There are some annoying pieces to the show, to be sure. There is a really unfortunate ‘rose tint’ to the show’s æsthetic nostalgia for the late 90s that comes painfully close to Gangtai-slash-haiwai boba liberalism. (There is a Japanese analogue to this phenomenon that is also not entirely admirable.) For the record: it wasn’t all Wu Bai power ballads and birthday parties and corner music stores and cutesy little tea shops. For most of maritime East Asia – including most of the target demographics for this drama – 1998 wasn’t too happy a year, and even Taiwan wasn’t completely unscathed. The cultural liberalism of the screenwriters also comes off in its silent treatment of Wang Quansheng’s life prior to his involvement in the time-travel loop – which might have been tolerable had they not been making a comparatively-safe statement and pretending it was somehow brave.

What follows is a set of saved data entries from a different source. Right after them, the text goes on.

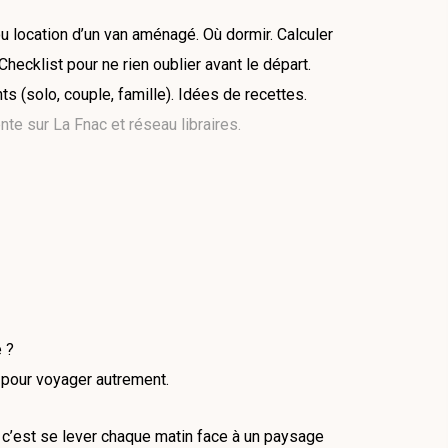
ou location d’un van aménagé. Où dormir. Calculer
hecklist pour ne rien oublier avant le départ.
s (solo, couple, famille). Idées de recettes.
te sur La Fnac et réseau libraires.
é ?
 pour voyager autrement.
 c’est se lever chaque matin face à un paysage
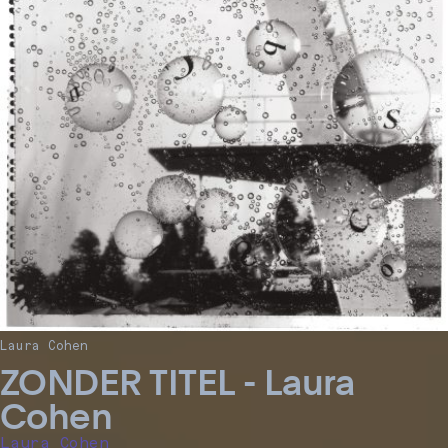
Laura Cohen
ZONDER TITEL - Laura
Cohen
Laura Cohen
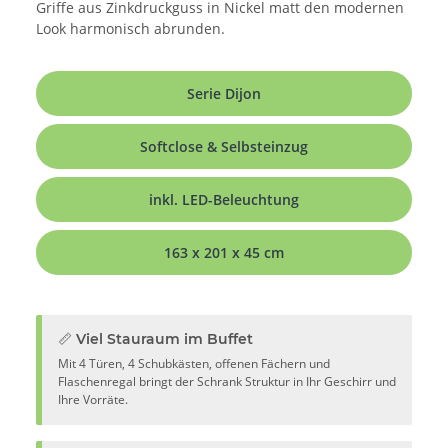
Griffe aus Zinkdruckguss in Nickel matt den modernen
Look harmonisch abrunden.
Serie Dijon
Softclose & Selbsteinzug
inkl. LED-Beleuchtung
163 x 201 x 45 cm
📏 Viel Stauraum im Buffet
Mit 4 Türen, 4 Schubkästen, offenen Fächern und
Flaschenregal bringt der Schrank Struktur in Ihr Geschirr und
Ihre Vorräte.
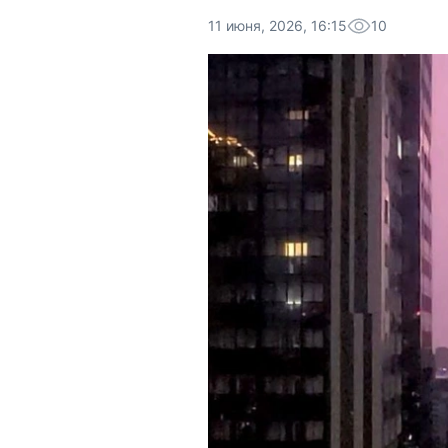
11 июня, 2026, 16:15
10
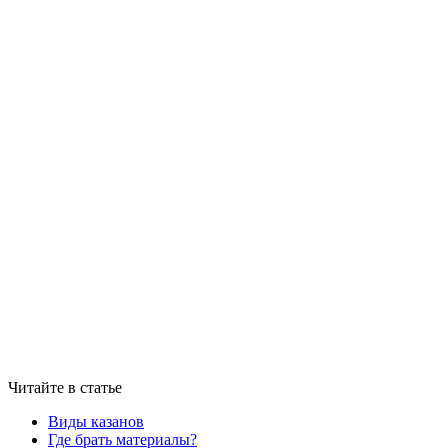
Читайте в статье
Виды казанов
Где брать материалы?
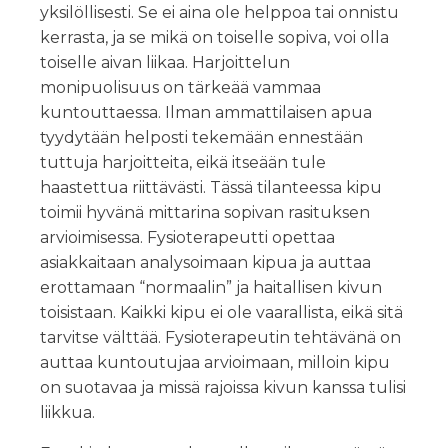
yksilöllisesti. Se ei aina ole helppoa tai onnistu
kerrasta, ja se mikä on toiselle sopiva, voi olla
toiselle aivan liikaa. Harjoittelun
monipuolisuus on tärkeää vammaa
kuntouttaessa. Ilman ammattilaisen apua
tyydytään helposti tekemään ennestään
tuttuja harjoitteita, eikä itseään tule
haastettua riittävästi. Tässä tilanteessa kipu
toimii hyvänä mittarina sopivan rasituksen
arvioimisessa. Fysioterapeutti opettaa
asiakkaitaan analysoimaan kipua ja auttaa
erottamaan “normaalin” ja haitallisen kivun
toisistaan. Kaikki kipu ei ole vaarallista, eikä sitä
tarvitse välttää. Fysioterapeutin tehtävänä on
auttaa kuntoutujaa arvioimaan, milloin kipu
on suotavaa ja missä rajoissa kivun kanssa tulisi
liikkua.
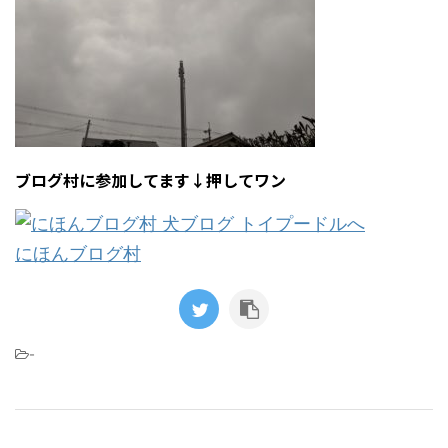
ブログ村に参加してます↓押してワン
にほんブログ村
-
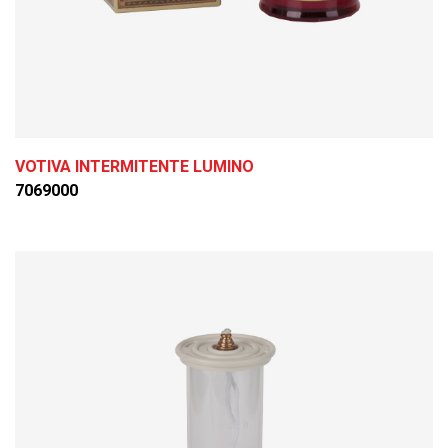
VOTIVA INTERMITENTE LUMINO
7069000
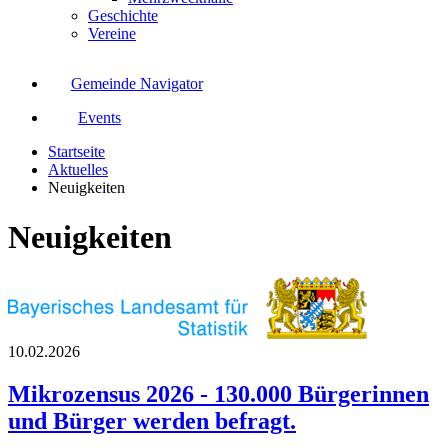
Geschichte
Vereine
Gemeinde Navigator
Events
Startseite
Aktuelles
Neuigkeiten
Neuigkeiten
10.02.2026
Mikrozensus 2026 - 130.000 Bürgerinnen
und Bürger werden befragt.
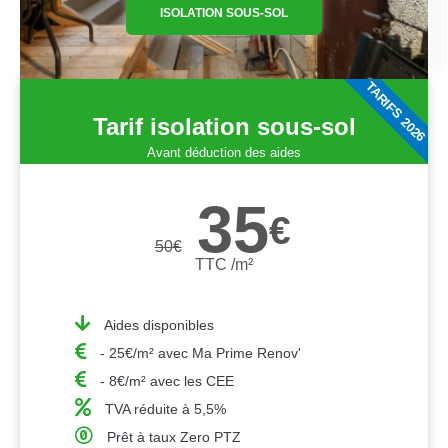
ISOLATION SOUS-SOL
TARIFS 2026
Tarif isolation sous-sol
Avant déduction des aides
35
€
50
€
TTC /m²
Aides disponibles
- 25€/m² avec Ma Prime Renov'
- 8€/m² avec les CEE
TVA réduite à 5,5%
Prêt à taux Zero PTZ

Still, despite these minor quibbles I have with it, Someday or One Day manages, in thirteen ninety-minute episodes, to be a poignant exploration not only of a tale of young love and loss, but also an almost Berdyaevian meditation on how personality is irreplaceably deep. Just because two people share the same memories, the same experiences, the same face or the same preferences in music or taste in romantic partners does not make them identical. Although the screenwriters couldn’t quite resist giving Li Ziwei and Huang Yuxuan their happy ending together, Someday or One Day is really a love poem to the Chen Yunrus of the world: the ones who can never manage to ‘fit in’ or ‘measure up’ to the Huang Yuxuans, but who inhabit rich inner worlds of their own. In the end, it’s the time-travelling Huang Yuxuan who has to make the choice to recognise Chen Yunru’s inner worth, to trust her and to give her back control of her own life. The show ends on a note championing precisely this worth and beauty specifically of the shy, wistful, literary, misfit young people who never seem to quite belong or fit into the world, but still have to live in it and make it their own.